9 Continuous Random Variables: Probability Density Functions

Simulated values of a continuous random variable are usually plotted in a histogram which groups the observed values into “bins” and plots densities or frequencies for each bin. (R: hist).
In a histogram areas of bars represent relative frequencies; the axis which represents the height of the bars is called “density” (R: hist with freq = FALSE).
The distribution of a continuous random variable can be described by a probability density function (pdf), for which areas under the density curve determine probabilities.

9.1 Uniform Distributions

Example 9.1

In the meeting problem assume that Regina’s arrival time $X$ (minutes after noon) follows a Uniform(0, 60) distribution. Figure 9.1 displays a histogram of 10000 simulated values of $X$.

N_rep = 10000

x = runif(N_rep, 0, 60)

data.frame(1:N_rep, x) |>
  head() |>
  kbl(col.names = c("Repetition", "X")) |>
  kable_styling(fixed_thead = TRUE)

Repetition	X
1	1.062914
2	17.729239
3	21.610468
4	27.190663
5	36.913450
6	19.604730

hist(x,
     freq = FALSE,
     main = "")

Figure 9.1: Simulated values from a Uniform(0, 60) distribution

Sketch a plot of the pdf of $X$.
Use the pdf to find the probability that Regina arrives before 12:15.
Use the pdf to find the probability that Regina arrives after 12:45.
Use the pdf to find the probability that Regina arrives between 12:15:00 and 12:16:00.
Use the pdf to find the probability that Regina arrives between 12:15:00 and 12:15:01.
Compute $\text{P}(X=15)$, the probability that Regina arrives at the exact time 12:15:00 (with infinite precision).
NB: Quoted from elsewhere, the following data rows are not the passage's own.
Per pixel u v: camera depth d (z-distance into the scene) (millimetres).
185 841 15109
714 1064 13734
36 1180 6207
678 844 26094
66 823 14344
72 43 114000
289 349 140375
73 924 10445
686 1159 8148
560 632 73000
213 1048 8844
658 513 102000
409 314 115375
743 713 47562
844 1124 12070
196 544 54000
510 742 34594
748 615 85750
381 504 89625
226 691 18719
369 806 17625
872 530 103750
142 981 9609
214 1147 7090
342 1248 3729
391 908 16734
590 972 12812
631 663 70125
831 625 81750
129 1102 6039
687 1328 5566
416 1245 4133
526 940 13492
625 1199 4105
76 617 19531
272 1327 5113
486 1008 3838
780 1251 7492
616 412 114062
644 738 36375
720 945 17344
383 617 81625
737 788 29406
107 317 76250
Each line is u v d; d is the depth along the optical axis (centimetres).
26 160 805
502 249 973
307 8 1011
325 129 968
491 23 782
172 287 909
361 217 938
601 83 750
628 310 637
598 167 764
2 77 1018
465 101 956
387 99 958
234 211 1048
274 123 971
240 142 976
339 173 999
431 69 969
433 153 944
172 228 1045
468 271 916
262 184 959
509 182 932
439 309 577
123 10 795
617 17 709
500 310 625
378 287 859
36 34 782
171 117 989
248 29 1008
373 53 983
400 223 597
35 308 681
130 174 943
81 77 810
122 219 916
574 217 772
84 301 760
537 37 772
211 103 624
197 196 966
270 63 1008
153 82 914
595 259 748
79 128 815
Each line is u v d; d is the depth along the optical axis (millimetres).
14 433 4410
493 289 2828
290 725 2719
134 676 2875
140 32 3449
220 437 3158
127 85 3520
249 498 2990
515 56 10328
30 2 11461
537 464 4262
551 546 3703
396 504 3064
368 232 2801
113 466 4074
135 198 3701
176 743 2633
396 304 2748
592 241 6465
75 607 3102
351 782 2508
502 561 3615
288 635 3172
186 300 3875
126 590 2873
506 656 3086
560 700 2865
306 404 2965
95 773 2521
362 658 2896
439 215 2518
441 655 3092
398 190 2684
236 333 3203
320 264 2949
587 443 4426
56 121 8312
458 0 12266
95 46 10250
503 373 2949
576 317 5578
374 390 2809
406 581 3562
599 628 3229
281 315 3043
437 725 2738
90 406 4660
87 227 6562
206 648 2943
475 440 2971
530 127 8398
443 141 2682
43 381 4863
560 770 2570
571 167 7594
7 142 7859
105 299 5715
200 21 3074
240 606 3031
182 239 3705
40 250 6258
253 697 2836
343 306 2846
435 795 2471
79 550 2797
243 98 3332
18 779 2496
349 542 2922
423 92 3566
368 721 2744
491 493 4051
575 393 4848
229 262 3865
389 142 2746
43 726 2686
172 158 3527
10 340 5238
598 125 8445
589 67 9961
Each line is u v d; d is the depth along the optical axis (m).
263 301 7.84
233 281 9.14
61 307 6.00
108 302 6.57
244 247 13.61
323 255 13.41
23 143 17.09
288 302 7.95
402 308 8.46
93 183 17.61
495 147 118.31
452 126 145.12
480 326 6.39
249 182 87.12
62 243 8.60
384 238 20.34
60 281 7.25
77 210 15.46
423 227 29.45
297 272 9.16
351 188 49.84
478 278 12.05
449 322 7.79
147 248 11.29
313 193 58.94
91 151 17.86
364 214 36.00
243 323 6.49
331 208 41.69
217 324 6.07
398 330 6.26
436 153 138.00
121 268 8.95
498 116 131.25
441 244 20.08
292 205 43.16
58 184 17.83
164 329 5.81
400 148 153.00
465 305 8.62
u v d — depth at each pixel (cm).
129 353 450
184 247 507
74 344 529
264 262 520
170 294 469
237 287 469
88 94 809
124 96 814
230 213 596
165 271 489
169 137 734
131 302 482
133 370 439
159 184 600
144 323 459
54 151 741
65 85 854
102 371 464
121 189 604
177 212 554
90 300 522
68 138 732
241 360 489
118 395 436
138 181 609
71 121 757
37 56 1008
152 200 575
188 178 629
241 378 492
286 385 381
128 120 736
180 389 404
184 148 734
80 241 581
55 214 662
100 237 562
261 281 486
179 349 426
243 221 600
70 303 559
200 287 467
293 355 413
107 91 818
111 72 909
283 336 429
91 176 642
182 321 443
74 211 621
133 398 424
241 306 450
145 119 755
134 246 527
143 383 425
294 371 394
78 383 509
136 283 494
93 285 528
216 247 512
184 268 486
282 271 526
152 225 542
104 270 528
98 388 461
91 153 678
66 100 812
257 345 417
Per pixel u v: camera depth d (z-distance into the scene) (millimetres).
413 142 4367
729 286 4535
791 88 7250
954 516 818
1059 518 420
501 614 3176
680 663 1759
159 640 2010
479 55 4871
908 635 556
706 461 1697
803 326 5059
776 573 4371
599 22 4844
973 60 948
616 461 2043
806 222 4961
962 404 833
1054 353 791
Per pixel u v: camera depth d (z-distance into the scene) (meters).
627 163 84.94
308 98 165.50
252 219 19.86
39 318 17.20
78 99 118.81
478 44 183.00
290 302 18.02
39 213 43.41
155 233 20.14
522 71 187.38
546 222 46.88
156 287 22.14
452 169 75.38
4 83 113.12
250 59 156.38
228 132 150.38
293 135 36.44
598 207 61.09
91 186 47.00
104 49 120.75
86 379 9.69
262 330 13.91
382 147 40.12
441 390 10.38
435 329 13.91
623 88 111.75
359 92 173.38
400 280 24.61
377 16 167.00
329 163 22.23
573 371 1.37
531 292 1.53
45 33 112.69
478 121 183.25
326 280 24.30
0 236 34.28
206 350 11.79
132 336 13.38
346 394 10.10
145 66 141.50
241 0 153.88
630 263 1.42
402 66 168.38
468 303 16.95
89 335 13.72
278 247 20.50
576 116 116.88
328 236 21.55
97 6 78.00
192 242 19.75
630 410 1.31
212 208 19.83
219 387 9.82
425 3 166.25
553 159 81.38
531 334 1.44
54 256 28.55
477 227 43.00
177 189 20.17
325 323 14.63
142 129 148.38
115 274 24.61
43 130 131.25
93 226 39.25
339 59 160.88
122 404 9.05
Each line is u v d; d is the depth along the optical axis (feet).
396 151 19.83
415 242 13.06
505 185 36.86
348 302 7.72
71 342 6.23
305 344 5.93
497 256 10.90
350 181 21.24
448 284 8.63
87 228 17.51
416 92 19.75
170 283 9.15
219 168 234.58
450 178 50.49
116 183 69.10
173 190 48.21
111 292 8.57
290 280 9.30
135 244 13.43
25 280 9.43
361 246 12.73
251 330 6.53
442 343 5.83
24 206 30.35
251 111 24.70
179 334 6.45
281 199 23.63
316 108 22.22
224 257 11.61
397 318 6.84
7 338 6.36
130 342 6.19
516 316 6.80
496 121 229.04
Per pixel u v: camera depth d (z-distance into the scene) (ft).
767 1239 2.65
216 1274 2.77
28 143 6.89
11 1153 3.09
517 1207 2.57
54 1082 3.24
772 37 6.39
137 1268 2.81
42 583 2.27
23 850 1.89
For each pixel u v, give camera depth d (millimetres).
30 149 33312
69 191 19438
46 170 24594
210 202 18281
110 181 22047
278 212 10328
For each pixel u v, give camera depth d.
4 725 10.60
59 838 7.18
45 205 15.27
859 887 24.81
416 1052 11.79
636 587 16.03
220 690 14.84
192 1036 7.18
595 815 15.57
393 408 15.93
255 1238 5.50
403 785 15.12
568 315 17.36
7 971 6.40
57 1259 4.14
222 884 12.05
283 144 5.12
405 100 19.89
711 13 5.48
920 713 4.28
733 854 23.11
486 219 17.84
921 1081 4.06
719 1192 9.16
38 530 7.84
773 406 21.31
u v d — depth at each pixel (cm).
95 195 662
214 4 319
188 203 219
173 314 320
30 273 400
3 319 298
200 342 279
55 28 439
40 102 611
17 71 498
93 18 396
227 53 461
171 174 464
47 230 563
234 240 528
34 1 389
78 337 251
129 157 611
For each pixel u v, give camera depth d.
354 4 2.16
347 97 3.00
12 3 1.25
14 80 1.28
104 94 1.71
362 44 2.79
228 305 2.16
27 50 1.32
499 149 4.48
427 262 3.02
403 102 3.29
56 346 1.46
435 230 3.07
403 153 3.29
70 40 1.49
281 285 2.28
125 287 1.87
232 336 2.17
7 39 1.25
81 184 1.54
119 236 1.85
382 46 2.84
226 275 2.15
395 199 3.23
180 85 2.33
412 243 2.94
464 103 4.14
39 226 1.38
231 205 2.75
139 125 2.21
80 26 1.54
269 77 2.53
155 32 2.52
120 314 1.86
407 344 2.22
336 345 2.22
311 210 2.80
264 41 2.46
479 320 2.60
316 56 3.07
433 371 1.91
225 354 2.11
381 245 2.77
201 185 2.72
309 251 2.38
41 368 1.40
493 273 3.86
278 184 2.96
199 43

The probability that a continuous random variable $X$ equals any particular value is 0. That is, if $X$ is continuous then $\text{P}(X=x)=0$ for all $x$.
Even though any specific value of a continuous random variable has probability 0, intervals still can have positive probability.
In practical applications involving continuous random variables, “equal to” really means “close to”, and “close to” probabilities correspond to intervals which can have positive probability.
A continuous random variable $X$ has a Uniform distribution with parameters $a$ and $b$, with $a<b$, if its probability density function $f_X$ satisfies \[\begin{align*} f_X(x) & \propto \text{constant}, \quad & & a<x<b\\ & = \frac{1}{b-a}, \quad & & a<x<b. \end{align*}\]
If $X$ has a Uniform($a$, $b$) distribution then \[\begin{align*} \text{E}(X) & = \frac{a+b}{2}\\ \text{Var}(X) & = \frac{|b-a|^2}{12}\\ \text{SD}(X) & = \frac{|b-a|}{\sqrt{12}} \end{align*}\]

9.2 Probability Density Functions

The continuous analog of a probability mass function (pmf) is a probability density function (pdf).
However, while pmfs and pdfs play analogous roles, they are different in one fundamental way; namely, a pmf outputs probabilities directly, while a pdf does not.
A pdf of a continuous random variable must be integrated to find probabilities of related events.
The probability density function (pdf) (a.k.a. density) of a continuous RV $X$ is the function $f_X$ which satisfies \[\begin{align*} \text{P}(a \le X \le b) & =\int_a^b f_X(x) dx, \qquad \text{for all } -\infty \le a \le b \le \infty \end{align*}\]
For a continuous random variable $X$ with pdf $f_X$, the probability that $X$ takes a value in the interval $[a, b]$ is the area under the pdf over the region $[a,b]$.
The axioms of probability imply that a valid pdf must satisfy \[\begin{align*} f_X(x) & \ge 0 \qquad \text{for all } x,\\ \int_{-\infty}^\infty f_X(x) dx & = 1 \end{align*}\]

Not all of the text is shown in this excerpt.